In the comment thread below, why does the reply to the claim that writing web services in C++ is "programming malpractice" object to that claim?

Selection:
++++++++++
Also, this would be super cool if it were in Rust. As it stands writing web services in C++ is basically programming malpractice at this point. Would love to see the author contributing to tokio or hyper and helping us get rid of all this legacy inheritancey impl junk.

3 comments

> As it stands writing web services in C++ is basically programming malpractice at this point.

This is the kind of extremism that makes people hate Rust. Please don't make people hate Rust.

I guess n-gate is right about the horror that is the Rust Evangelism Strike Force.
I am unapologetic about the truth. The calculus engineers employee that leads them to defer the safety of user facing software for the familiarity of C++ has to stop.
Safety is one thing, but let's not pretend Rust has no downsides compared to modern C++. That's just inane.
++++++++++
Material shown:
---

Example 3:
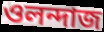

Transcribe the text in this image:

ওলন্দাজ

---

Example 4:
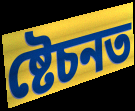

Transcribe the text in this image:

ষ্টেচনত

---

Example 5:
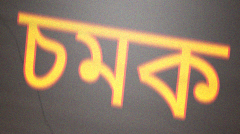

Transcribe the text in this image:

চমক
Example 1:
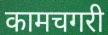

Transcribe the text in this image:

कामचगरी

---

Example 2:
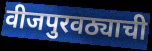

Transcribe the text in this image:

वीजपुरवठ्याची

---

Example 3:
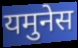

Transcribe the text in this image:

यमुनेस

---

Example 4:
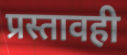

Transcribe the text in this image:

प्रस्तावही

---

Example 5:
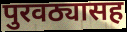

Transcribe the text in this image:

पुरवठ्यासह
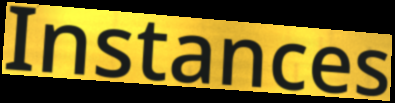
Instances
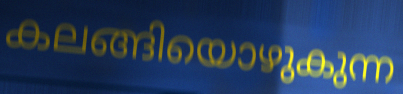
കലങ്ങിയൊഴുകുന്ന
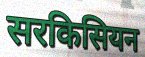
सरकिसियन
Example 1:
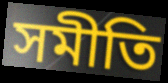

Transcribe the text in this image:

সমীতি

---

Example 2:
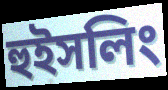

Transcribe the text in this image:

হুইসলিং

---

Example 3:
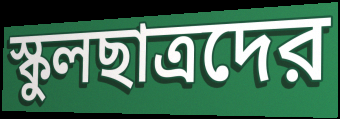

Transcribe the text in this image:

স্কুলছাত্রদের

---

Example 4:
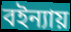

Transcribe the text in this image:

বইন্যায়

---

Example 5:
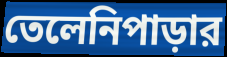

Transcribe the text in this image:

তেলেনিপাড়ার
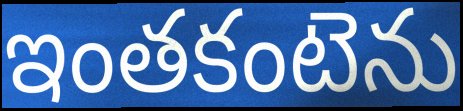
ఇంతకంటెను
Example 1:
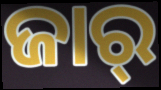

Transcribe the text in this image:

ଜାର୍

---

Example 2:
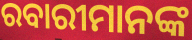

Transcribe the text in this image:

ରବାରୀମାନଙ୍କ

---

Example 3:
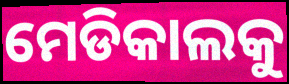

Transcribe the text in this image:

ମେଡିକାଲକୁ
++++++++++
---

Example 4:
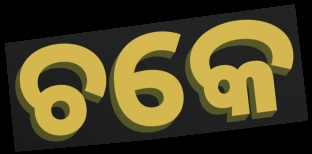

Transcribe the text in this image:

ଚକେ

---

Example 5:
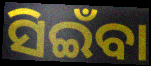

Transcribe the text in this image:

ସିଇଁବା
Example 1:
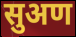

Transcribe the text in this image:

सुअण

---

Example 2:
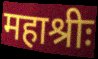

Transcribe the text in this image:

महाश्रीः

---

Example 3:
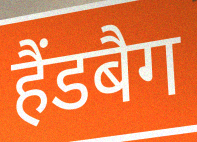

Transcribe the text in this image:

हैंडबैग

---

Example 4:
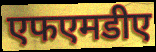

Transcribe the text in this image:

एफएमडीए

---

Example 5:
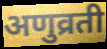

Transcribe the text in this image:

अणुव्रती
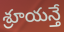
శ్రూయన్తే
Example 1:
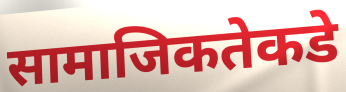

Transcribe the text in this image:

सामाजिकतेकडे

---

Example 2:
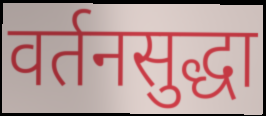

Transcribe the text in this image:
++++++++++
Answer for the task:
The reply calls the claim the kind of extremism that makes people hate Rust. For that reason it asks the commenter not to make people hate Rust.